EXERCISE PROMPT: Every line of the data is to be reproduced exactly.

━━━ DATA FOR THIS TASK

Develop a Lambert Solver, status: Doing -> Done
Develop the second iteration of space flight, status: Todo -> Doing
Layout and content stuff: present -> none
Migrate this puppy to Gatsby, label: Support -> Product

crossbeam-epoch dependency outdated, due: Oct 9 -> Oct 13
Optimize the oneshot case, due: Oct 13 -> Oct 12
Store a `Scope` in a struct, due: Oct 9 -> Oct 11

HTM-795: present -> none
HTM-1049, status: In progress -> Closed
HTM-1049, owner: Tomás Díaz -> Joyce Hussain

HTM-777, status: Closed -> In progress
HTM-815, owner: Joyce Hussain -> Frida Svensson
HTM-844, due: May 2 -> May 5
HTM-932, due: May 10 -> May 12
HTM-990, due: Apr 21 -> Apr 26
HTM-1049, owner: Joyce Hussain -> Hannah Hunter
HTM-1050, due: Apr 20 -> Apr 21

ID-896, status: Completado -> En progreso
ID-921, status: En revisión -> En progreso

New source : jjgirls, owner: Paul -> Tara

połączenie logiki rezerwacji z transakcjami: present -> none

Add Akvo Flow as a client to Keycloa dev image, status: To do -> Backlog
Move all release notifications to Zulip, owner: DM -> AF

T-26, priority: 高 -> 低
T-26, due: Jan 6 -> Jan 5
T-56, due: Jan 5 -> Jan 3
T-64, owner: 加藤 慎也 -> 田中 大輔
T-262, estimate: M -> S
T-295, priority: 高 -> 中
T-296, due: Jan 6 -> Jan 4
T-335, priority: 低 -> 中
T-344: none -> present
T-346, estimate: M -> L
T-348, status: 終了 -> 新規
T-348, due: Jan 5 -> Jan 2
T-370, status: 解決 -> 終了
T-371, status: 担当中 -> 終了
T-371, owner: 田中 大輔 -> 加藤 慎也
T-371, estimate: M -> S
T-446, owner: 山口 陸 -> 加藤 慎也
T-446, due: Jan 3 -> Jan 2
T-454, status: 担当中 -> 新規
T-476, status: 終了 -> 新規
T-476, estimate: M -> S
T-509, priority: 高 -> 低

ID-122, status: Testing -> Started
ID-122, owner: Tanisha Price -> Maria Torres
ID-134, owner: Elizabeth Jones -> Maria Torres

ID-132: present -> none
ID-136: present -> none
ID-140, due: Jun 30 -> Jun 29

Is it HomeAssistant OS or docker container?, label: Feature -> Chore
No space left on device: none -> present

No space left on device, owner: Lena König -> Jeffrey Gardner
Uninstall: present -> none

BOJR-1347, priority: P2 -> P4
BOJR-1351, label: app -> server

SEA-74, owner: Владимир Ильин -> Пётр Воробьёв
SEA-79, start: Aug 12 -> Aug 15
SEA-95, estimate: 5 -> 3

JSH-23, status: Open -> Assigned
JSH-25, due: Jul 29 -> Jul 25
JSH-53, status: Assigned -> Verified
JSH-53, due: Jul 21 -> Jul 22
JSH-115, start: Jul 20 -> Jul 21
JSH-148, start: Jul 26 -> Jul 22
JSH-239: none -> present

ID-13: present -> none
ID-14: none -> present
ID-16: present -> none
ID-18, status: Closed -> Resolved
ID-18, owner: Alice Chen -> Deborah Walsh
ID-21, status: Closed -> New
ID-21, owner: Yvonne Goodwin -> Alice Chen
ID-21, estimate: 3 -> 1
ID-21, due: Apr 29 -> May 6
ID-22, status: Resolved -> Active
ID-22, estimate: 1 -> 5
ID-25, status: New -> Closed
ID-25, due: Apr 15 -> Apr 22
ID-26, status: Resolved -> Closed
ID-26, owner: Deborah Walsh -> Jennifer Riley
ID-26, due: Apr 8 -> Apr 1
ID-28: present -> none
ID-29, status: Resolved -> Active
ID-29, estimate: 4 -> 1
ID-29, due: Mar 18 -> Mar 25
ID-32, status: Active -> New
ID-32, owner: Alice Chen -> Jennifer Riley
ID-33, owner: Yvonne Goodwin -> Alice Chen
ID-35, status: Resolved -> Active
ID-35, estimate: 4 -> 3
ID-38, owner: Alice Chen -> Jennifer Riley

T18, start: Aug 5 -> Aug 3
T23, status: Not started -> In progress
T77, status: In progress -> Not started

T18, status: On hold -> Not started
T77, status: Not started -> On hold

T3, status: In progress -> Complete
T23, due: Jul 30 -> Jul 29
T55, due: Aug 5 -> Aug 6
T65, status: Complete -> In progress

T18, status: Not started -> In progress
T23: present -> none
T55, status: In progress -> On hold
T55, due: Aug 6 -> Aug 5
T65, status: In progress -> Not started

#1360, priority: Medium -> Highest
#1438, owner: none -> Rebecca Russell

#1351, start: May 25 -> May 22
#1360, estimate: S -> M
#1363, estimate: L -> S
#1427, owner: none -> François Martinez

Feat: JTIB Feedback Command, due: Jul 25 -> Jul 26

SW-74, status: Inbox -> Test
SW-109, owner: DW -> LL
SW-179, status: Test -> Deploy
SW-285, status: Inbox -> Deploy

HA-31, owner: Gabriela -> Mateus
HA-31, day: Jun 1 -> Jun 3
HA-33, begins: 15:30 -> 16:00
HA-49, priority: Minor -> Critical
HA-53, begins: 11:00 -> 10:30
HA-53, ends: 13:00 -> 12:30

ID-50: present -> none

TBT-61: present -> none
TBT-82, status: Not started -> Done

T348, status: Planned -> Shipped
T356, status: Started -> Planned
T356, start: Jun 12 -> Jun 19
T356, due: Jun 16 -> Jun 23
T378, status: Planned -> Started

━━━━━━

OUTPUT:
Develop a Lambert Solver, status: Doing -> Done
Develop the second iteration of space flight, status: Todo -> Doing
Layout and content stuff: present -> none
Migrate this puppy to Gatsby, label: Support -> Product

crossbeam-epoch dependency outdated, due: Oct 9 -> Oct 13
Optimize the oneshot case, due: Oct 13 -> Oct 12
Store a `Scope` in a struct, due: Oct 9 -> Oct 11

HTM-795: present -> none
HTM-1049, status: In progress -> Closed
HTM-1049, owner: Tomás Díaz -> Joyce Hussain

HTM-777, status: Closed -> In progress
HTM-815, owner: Joyce Hussain -> Frida Svensson
HTM-844, due: May 2 -> May 5
HTM-932, due: May 10 -> May 12
HTM-990, due: Apr 21 -> Apr 26
HTM-1049, owner: Joyce Hussain -> Hannah Hunter
HTM-1050, due: Apr 20 -> Apr 21

ID-896, status: Completado -> En progreso
ID-921, status: En revisión -> En progreso

New source : jjgirls, owner: Paul -> Tara

połączenie logiki rezerwacji z transakcjami: present -> none

Add Akvo Flow as a client to Keycloa dev image, status: To do -> Backlog
Move all release notifications to Zulip, owner: DM -> AF

T-26, priority: 高 -> 低
T-26, due: Jan 6 -> Jan 5
T-56, due: Jan 5 -> Jan 3
T-64, owner: 加藤 慎也 -> 田中 大輔
T-262, estimate: M -> S
T-295, priority: 高 -> 中
T-296, due: Jan 6 -> Jan 4
T-335, priority: 低 -> 中
T-344: none -> present
T-346, estimate: M -> L
T-348, status: 終了 -> 新規
T-348, due: Jan 5 -> Jan 2
T-370, status: 解決 -> 終了
T-371, status: 担当中 -> 終了
T-371, owner: 田中 大輔 -> 加藤 慎也
T-371, estimate: M -> S
T-446, owner: 山口 陸 -> 加藤 慎也
T-446, due: Jan 3 -> Jan 2
T-454, status: 担当中 -> 新規
T-476, status: 終了 -> 新規
T-476, estimate: M -> S
T-509, priority: 高 -> 低

ID-122, status: Testing -> Started
ID-122, owner: Tanisha Price -> Maria Torres
ID-134, owner: Elizabeth Jones -> Maria Torres

ID-132: present -> none
ID-136: present -> none
ID-140, due: Jun 30 -> Jun 29

Is it HomeAssistant OS or docker container?, label: Feature -> Chore
No space left on device: none -> present

No space left on device, owner: Lena König -> Jeffrey Gardner
Uninstall: present -> none

BOJR-1347, priority: P2 -> P4
BOJR-1351, label: app -> server

SEA-74, owner: Владимир Ильин -> Пётр Воробьёв
SEA-79, start: Aug 12 -> Aug 15
SEA-95, estimate: 5 -> 3

JSH-23, status: Open -> Assigned
JSH-25, due: Jul 29 -> Jul 25
JSH-53, status: Assigned -> Verified
JSH-53, due: Jul 21 -> Jul 22
JSH-115, start: Jul 20 -> Jul 21
JSH-148, start: Jul 26 -> Jul 22
JSH-239: none -> present

ID-13: present -> none
ID-14: none -> present
ID-16: present -> none
ID-18, status: Closed -> Resolved
ID-18, owner: Alice Chen -> Deborah Walsh
ID-21, status: Closed -> New
ID-21, owner: Yvonne Goodwin -> Alice Chen
ID-21, estimate: 3 -> 1
ID-21, due: Apr 29 -> May 6
ID-22, status: Resolved -> Active
ID-22, estimate: 1 -> 5
ID-25, status: New -> Closed
ID-25, due: Apr 15 -> Apr 22
ID-26, status: Resolved -> Closed
ID-26, owner: Deborah Walsh -> Jennifer Riley
ID-26, due: Apr 8 -> Apr 1
ID-28: present -> none
ID-29, status: Resolved -> Active
ID-29, estimate: 4 -> 1
ID-29, due: Mar 18 -> Mar 25
ID-32, status: Active -> New
ID-32, owner: Alice Chen -> Jennifer Riley
ID-33, owner: Yvonne Goodwin -> Alice Chen
ID-35, status: Resolved -> Active
ID-35, estimate: 4 -> 3
ID-38, owner: Alice Chen -> Jennifer Riley

T18, start: Aug 5 -> Aug 3
T23, status: Not started -> In progress
T77, status: In progress -> Not started

T18, status: On hold -> Not started
T77, status: Not started -> On hold

T3, status: In progress -> Complete
T23, due: Jul 30 -> Jul 29
T55, due: Aug 5 -> Aug 6
T65, status: Complete -> In progress

T18, status: Not started -> In progress
T23: present -> none
T55, status: In progress -> On hold
T55, due: Aug 6 -> Aug 5
T65, status: In progress -> Not started

#1360, priority: Medium -> Highest
#1438, owner: none -> Rebecca Russell

#1351, start: May 25 -> May 22
#1360, estimate: S -> M
#1363, estimate: L -> S
#1427, owner: none -> François Martinez

Feat: JTIB Feedback Command, due: Jul 25 -> Jul 26

SW-74, status: Inbox -> Test
SW-109, owner: DW -> LL
SW-179, status: Test -> Deploy
SW-285, status: Inbox -> Deploy

HA-31, owner: Gabriela -> Mateus
HA-31, day: Jun 1 -> Jun 3
HA-33, begins: 15:30 -> 16:00
HA-49, priority: Minor -> Critical
HA-53, begins: 11:00 -> 10:30
HA-53, ends: 13:00 -> 12:30

ID-50: present -> none

TBT-61: present -> none
TBT-82, status: Not started -> Done

T348, status: Planned -> Shipped
T356, status: Started -> Planned
T356, start: Jun 12 -> Jun 19
T356, due: Jun 16 -> Jun 23
T378, status: Planned -> Started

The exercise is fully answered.